Les services de médecine scolaire et universitaire en état palliatif

Alors que le déconfinement se profile l'Etat assure que les élèves seront pris en charge dans les meilleures conditions grâce au service de santé scolaire; sauf que celui-ci est n'a pas les moyens des actions qui lui sont demandés et ne peut pas répondre aux injonctions d'un ministère qui l'a totalement abandonné depuis des années.

Les premiers écrits sur l’attention portée à la santé des écoliers remontent à Charlemagne en 787, mais c’est surtout à partir de la scolarisation obligatoire organisée par Jules Ferry que l’État va considérer l’école comme un espace privilégié pour la prise en charge de la santé des enfants, à une période où la mortalité infantile reste importante. Il faut attendre l’après-guerre et l’ordonnance du 11 octobre 1945 pour que les premiers principes du service de santé scolaire soient posés sous la responsabilité du ministère de l’Éducation nationale en lien avec le ministère de la Santé. Le service de santé scolaire passe sous la responsabilité du ministère de la Santé en 1964 avant de revenir sous la tutelle du ministère de l’Éducation nationale par le décret du 21 décembre 1984 pour une partie des professionnels (les médecins et secrétaires médicales restant gérés par le ministère de la santé). Ce n’est qu’en 1991 que l’ensemble des personnels sont désormais gérés par le ministère de l’Éducation nationale.

Le service de promotion de la santé en faveur des élèves n’a cessé depuis 1945 de se voir assigné des missions sans cesse plus importantes : surveillance de l’état de santé (prévention, dépistage précoce des problèmes de santé divers), mais aussi éducation et promotion de la santé physique et mentale de tous les jeunes scolarisés en vue de permettre leur bon équilibre et leur épanouissement, et d’assurer leur scolarité dans les meilleures conditions en particulier pour les élèves à besoins spécifiques (malades ou handicapés selon la loi de 2005).
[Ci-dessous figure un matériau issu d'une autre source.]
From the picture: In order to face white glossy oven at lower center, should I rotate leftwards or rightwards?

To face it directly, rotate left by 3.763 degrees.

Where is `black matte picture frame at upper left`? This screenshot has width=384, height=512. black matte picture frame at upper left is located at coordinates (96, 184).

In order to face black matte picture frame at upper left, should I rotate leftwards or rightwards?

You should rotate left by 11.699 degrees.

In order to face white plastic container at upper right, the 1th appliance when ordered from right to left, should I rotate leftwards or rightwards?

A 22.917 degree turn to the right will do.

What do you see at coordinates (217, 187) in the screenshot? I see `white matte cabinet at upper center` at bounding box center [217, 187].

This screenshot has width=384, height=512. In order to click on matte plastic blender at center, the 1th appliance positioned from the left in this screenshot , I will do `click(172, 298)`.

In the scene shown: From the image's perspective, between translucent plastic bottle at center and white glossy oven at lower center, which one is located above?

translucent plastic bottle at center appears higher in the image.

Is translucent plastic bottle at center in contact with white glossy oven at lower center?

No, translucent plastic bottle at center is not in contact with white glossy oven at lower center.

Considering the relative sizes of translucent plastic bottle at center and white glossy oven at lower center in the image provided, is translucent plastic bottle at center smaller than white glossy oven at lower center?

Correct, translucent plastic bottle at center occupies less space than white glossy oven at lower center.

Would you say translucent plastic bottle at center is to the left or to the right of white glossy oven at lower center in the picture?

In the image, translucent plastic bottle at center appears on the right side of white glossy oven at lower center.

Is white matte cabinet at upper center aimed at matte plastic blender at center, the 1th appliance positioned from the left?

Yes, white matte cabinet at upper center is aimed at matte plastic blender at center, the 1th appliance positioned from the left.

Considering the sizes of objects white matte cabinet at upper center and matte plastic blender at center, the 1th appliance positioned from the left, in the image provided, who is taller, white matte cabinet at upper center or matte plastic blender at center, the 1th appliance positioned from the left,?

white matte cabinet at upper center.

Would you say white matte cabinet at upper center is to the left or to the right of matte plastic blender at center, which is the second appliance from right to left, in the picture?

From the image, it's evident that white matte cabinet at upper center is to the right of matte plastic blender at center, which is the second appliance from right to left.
Infirmiers, médecins, assistants-sociaux, psychologues de l’Éducation nationale se trouvent en première ligne non seulement pour gérer tous les enjeux de santé des élèves, de la maternelle à l’université, mais aussi toutes les conséquences d’événements traumatiques sociétaux : attentats, harcèlement, catastrophes naturelles, crash d’avion, tueries familiales et tout dernièrement le confinement lié à la pandémie de Covid-19. Merveilleuses missions sauf que les services de promotion de la santé en faveur des élèves n’ont plus aucun moyen pour répondre à toutes ces exigences. Là où il serait nécessaire compte tenu de l’évolution de notre société et de ses attentes, d’avoir dans chaque établissement au moins un médecin, un(e) infirmier(e), un(e) assistant(e)-social, un(e) psychologue, la réalité est désastreuse. Ces professionnels souvent surinvestis font ce qu’ils peuvent avec des moyens totalement inadaptés, car la plupart se trouvent sur plusieurs établissements et mis en totale incapacité de répondre à toutes ces injections institutionnelles (par exemple, le taux d’encadrement des effectifs varie de 2000 à 46000 élèves par médecin). Pour autre exemple l’effondrement de plus de 20 % des effectifs des médecins scolaires depuis 2008 en raison de la précarité des postes et du total manque d’attractivité de cette profession qui est la moins bien payée de la fonction publique.

Derrière tous les grands discours ministériels qui ne cessent d’affirmer aux parents que les enfants seront pris en charge par le service de santé scolaire, les français ont le droit de savoir l’état de désastre dans lequel les gouvernements successifs ont mis la santé scolaire, aujourd’hui à un stade palliatif.

Non, les enfants scolarisés, les enseignants, ne pourront pas être pris en charge de façon adaptée à l’issue du confinement au niveau psychologique et médical dans leur établissement. C’est impossible. Ce ne sera pas lié aux professionnels plus qu’investis dans leurs missions, mais en raison du manque d’effectifs, de moyens et de formations sur certaines thématiques particulières comme celle du deuil et du traumatisme.

Il est plus qu’urgent de repenser la médecine scolaire et universitaire en lui donnant les moyens d’intervenir et de cesser de leurrer élèves, parents et professionnels.

Reste à savoir si l’État souhaite réellement donner les moyens d’agir à ces professionnels ou s’il restera sur des annonces de façade visant à faussement réassurer les parents en leur mentant sur la réalité du terrain.